In a previous post, I presented data showing that the contribution of fielding to variance in run prevention had declined about 75% in the last few decades. I now want to look at a related phenomenon.
I’ll call it rfield inflation. It looks like this:
“Rfield” is the fielding component of WAR. It represents “the value in runs of all aspects of the player’s fielding.”
In the 1950s and ’60s, one unit of rfield equated to one run saved, as it is supposed to. But thereafter, it tanked. In the 2024 season, one unit of rfield was worth about 0.5 runs saved.
This is only an indirect consequence of the increasing contribution of fielding-independent pitching or “FIP” (strikeouts, walks, home runs allowed) to run prevention. Skillful fielding, it’s true, contributes less than previously to avoiding runs. But that just means better-than-average play should be awarded less rfield credit—and worse-than-average charged less—than in previous years. If the calibration of rfield had tracked the contribution of fielding to runs saved, a unit of it would have remained worth one run avoided over time. But because that hasn’t happened, fielding play today is being appraised at a rate that overstates its consequence by as much as a factor of two.
The result, logically, is a substantial bias in evaluation of the significance of players’ fielding skills on game outcomes.
Let’s consider the case of Derek Jeter.
It’s been claimed that Jeter “could be worst short defensive short stop of all time.” Baseball Reference records his career rfield as -253 or 253 extra runs incurred—0.11 runs per game.
But that’s a demonstrable over-estimation.

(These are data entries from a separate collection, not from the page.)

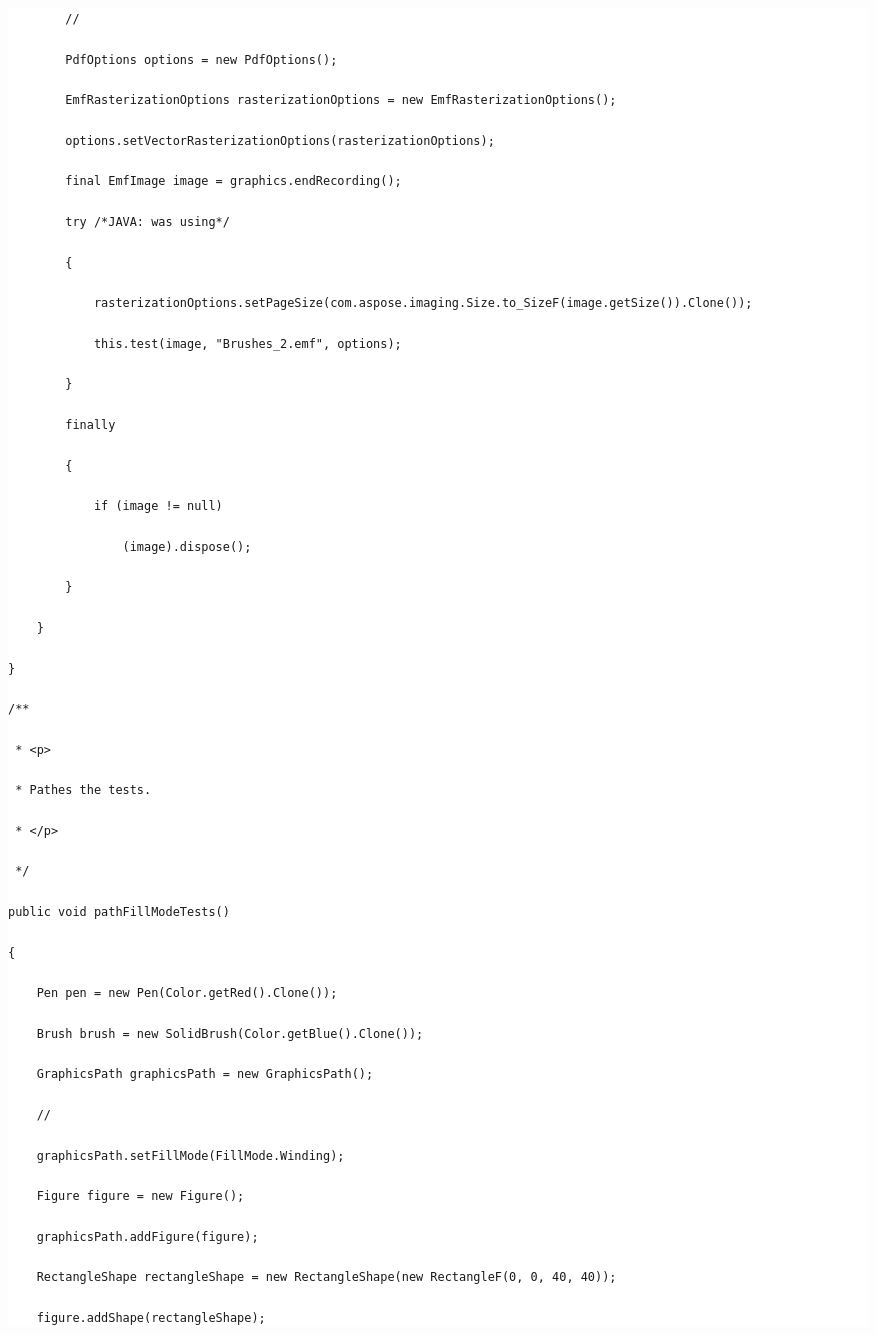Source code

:             //

            PdfOptions options = new PdfOptions();

            EmfRasterizationOptions rasterizationOptions = new EmfRasterizationOptions();

            options.setVectorRasterizationOptions(rasterizationOptions);

            final EmfImage image = graphics.endRecording();

            try /*JAVA: was using*/

            {

                rasterizationOptions.setPageSize(com.aspose.imaging.Size.to_SizeF(image.getSize()).Clone());

                this.test(image, "Brushes_2.emf", options);

            }

            finally

            {

                if (image != null)

                    (image).dispose();

            }

        }

    }

    /**

     * <p>

     * Pathes the tests.

     * </p>

     */

    public void pathFillModeTests()

    {

        Pen pen = new Pen(Color.getRed().Clone());

        Brush brush = new SolidBrush(Color.getBlue().Clone());

        GraphicsPath graphicsPath = new GraphicsPath();

        //

        graphicsPath.setFillMode(FillMode.Winding);

        Figure figure = new Figure();

        graphicsPath.addFigure(figure);

        RectangleShape rectangleShape = new RectangleShape(new RectangleF(0, 0, 40, 40));

        figure.addShape(rectangleShape);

We can correct for rfield inflation with the fielding regression model used to generate the above figure, which tracks the actual impact of a unit of rfield in runs allowed across seasons.
For this purpose, we should exclude the 1990s. As I explained in my previous post, a short period of bad data renders rfield unreliable for a significant portion of that decade, as has been chronicled by Sean Smith in his book War in Pieces.

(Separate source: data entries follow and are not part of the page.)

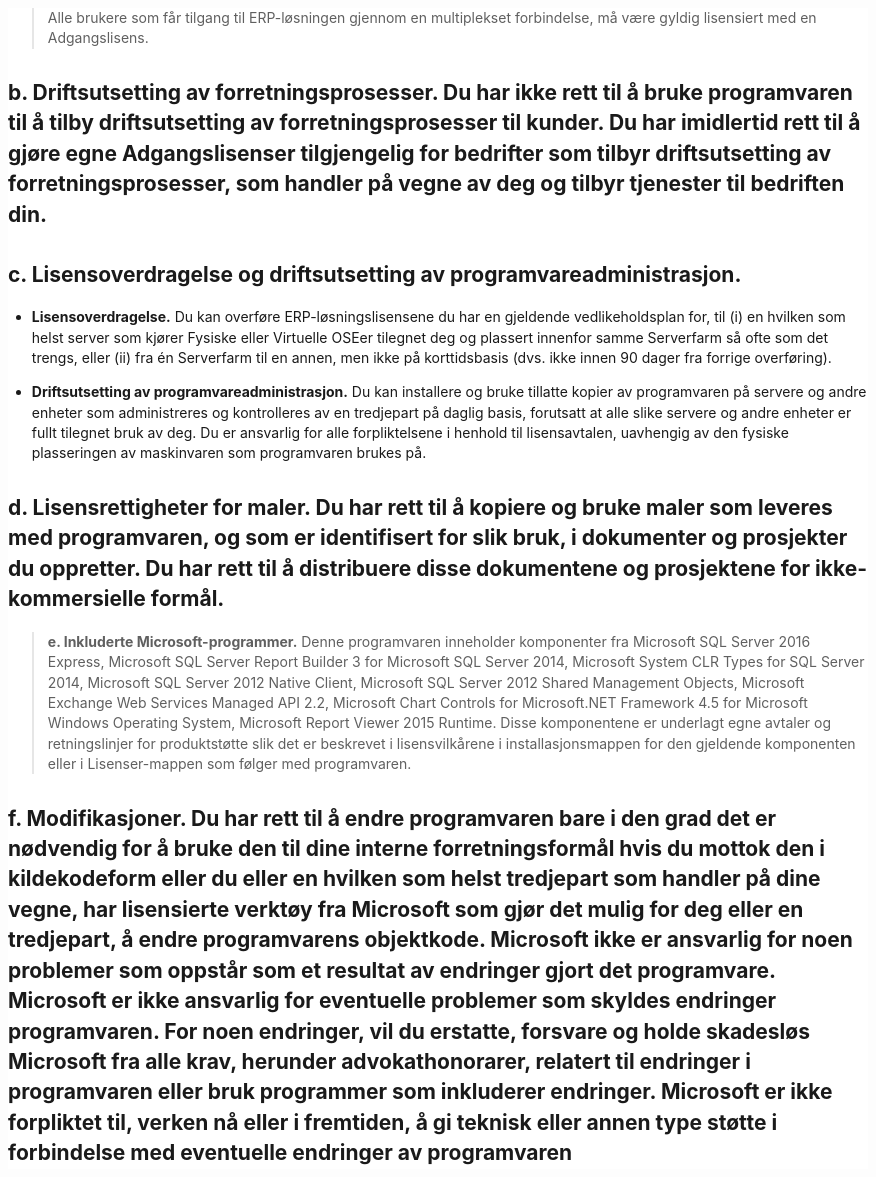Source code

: > Alle brukere som får tilgang til ERP-løsningen gjennom en multiplekset
> forbindelse, må være gyldig lisensiert med en Adgangslisens.

b. Driftsutsetting av forretningsprosesser. Du har ikke rett til å bruke programvaren til å tilby driftsutsetting av forretningsprosesser til kunder. Du har imidlertid rett til å gjøre egne Adgangslisenser tilgjengelig for bedrifter som tilbyr driftsutsetting av forretningsprosesser, som handler på vegne av deg og tilbyr tjenester til bedriften din.
---------------------------------------------------------------------------------------------------------------------------------------------------------------------------------------------------------------------------------------------------------------------------------------------------------------------------------------------------------------

c. Lisensoverdragelse og driftsutsetting av programvareadministrasjon.
----------------------------------------------------------------------

-   **Lisensoverdragelse.** Du kan overføre ERP-løsningslisensene du har
    en gjeldende vedlikeholdsplan for, til (i) en hvilken som helst
    server som kjører Fysiske eller Virtuelle OSEer tilegnet deg og
    plassert innenfor samme Serverfarm så ofte som det trengs,
    eller (ii) fra én Serverfarm til en annen, men ikke på
    korttidsbasis (dvs. ikke innen 90 dager fra forrige overføring).

-   **Driftsutsetting av programvareadministrasjon.** Du kan installere
    og bruke tillatte kopier av programvaren på servere og andre enheter
    som administreres og kontrolleres av en tredjepart på daglig basis,
    forutsatt at alle slike servere og andre enheter er fullt tilegnet
    bruk av deg. Du er ansvarlig for alle forpliktelsene i henhold til
    lisensavtalen, uavhengig av den fysiske plasseringen av maskinvaren
    som programvaren brukes på.

d. Lisensrettigheter for maler. Du har rett til å kopiere og bruke maler som leveres med programvaren, og som er identifisert for slik bruk, i dokumenter og prosjekter du oppretter. Du har rett til å distribuere disse dokumentene og prosjektene for ikke-kommersielle formål.
----------------------------------------------------------------------------------------------------------------------------------------------------------------------------------------------------------------------------------------------------------------------------------

> **e. Inkluderte Microsoft-programmer.** Denne programvaren inneholder
> komponenter fra Microsoft SQL Server 2016 Express, Microsoft SQL
> Server Report Builder 3 for Microsoft SQL Server 2014, Microsoft
> System CLR Types for SQL Server 2014, Microsoft SQL Server 2012 Native
> Client, Microsoft SQL Server 2012 Shared Management Objects, Microsoft
> Exchange Web Services Managed API 2.2, Microsoft Chart Controls for
> Microsoft.NET Framework 4.5 for Microsoft Windows Operating System,
> Microsoft Report Viewer 2015 Runtime. Disse komponentene er underlagt
> egne avtaler og retningslinjer for produktstøtte slik det er beskrevet
> i lisensvilkårene i installasjonsmappen for den gjeldende komponenten
> eller i Lisenser-mappen som følger med programvaren.

f. Modifikasjoner. Du har rett til å endre programvaren bare i den grad det er nødvendig for å bruke den til dine interne forretningsformål hvis du mottok den i kildekodeform eller du eller en hvilken som helst tredjepart som handler på dine vegne, har lisensierte verktøy fra Microsoft som gjør det mulig for deg eller en tredjepart, å endre programvarens objektkode. Microsoft ikke er ansvarlig for noen problemer som oppstår som et resultat av endringer gjort det programvare. Microsoft er ikke ansvarlig for eventuelle problemer som skyldes endringer programvaren. For noen endringer, vil du erstatte, forsvare og holde skadesløs Microsoft fra alle krav, herunder advokathonorarer, relatert til endringer i programvaren eller bruk programmer som inkluderer endringer. Microsoft er ikke forpliktet til, verken nå eller i fremtiden, å gi teknisk eller annen type støtte i forbindelse med eventuelle endringer av programvaren
--------------------------------------------------------------------------------------------------------------------------------------------------------------------------------------------------------------------------------------------------------------------------------------------------------------------------------------------------------------------------------------------------------------------------------------------------------------------------------------------------------------------------------------------------------------------------------------------------------------------------------------------------------------------------------------------------------------------------------------------------------------------------------------------------------------------------------------------------------------------------------------------------------------------------------------------------------------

So let’s confine ourselves to the years 2000-2014, which make up 77% of Jeter’s career. During those seasons, Jeter was credited with an rfield of -224 in approximately 2109 games played.
But that assumes a unit of rfield was worth one run saved. It wasn’t.

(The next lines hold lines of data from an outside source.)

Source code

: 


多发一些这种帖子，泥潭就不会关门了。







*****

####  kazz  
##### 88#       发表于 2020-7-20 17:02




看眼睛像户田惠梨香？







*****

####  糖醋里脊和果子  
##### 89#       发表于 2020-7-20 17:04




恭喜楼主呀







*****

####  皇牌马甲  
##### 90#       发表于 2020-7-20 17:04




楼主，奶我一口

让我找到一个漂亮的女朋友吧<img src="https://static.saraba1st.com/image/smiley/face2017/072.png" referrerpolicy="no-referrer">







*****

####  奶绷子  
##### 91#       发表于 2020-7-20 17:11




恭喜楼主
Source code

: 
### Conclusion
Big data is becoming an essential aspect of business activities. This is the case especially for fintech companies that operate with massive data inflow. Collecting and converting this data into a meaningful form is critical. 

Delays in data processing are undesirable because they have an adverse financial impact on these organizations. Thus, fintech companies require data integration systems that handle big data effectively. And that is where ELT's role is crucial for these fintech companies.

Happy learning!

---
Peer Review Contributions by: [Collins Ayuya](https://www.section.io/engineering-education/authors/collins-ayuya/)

If we perform the appropriate conversion to compensate for rfield inflation (the failure to recalibrate rfield as the relative contribution of fielding to runs saved declined) over the period of 2000-2014, we get -186.
If we assume, as seems defensible, that Jeter’s performance in the field between 1994 and 1999 was comparable to his performance thereafter, then he has been blamed for 20% more runs allowed than his play likely cost the Yankees over his career.
So how bad a shortstop was he? Should he be considered the “worst” ever?
I dunno. But I do know it makes sense to remove what rfield inflation has added to the debate. A 20% misestimation is pretty substantial, as measurement goes, and could have an even more dramatic impact in other settings (take a look at the distortion of the all-time ranking of defensive runs saved by third basemen, e.g.).
I want to conclude with one important point intended to avoid possible confusion about this analysis. Nothing about rfield inflation implies that rfield is an invalid measure of fielding proficiency.
On the contrary, my analysis in the last post strongly supports the validity of the measure, not only in the period since 2003, when Baseball Reference began to use Baseball Info Solutions digital evidence, but also before then, when rfield was based on Sean Smith’s ingenious coding of play-by-play summaries in retrosheets.
Aside from a period in the 1990s, rfield has always made a very valuable contribution to a model that, along with FIP, does an extremely impressive job in explaining variance in runs allowed at the team level. Such an analysis shows that fielding has grown progressively less important as a style of pitching that features spiraling strikeout rates has taken hold. But that is something we can discern precisely because rfield is a valid measure of what fielding adds to averting runs.
Rfield inflation is rather a failure to update. The model used to determine the contribution of fielding apparently hasn’t been re-tested over time to see if the precise weight it is attributing to fielding proficiency is continuing to make the contribution to runs avoided that units of the metric are represented as reflecting, viz., runs avoided.
That’s easy enough to fix. But the failure to make this correction can lead to some serious distortions in evaluating the consequence of how differences in players’ fielding skill—positive or negative—actually affect the fates of their teams.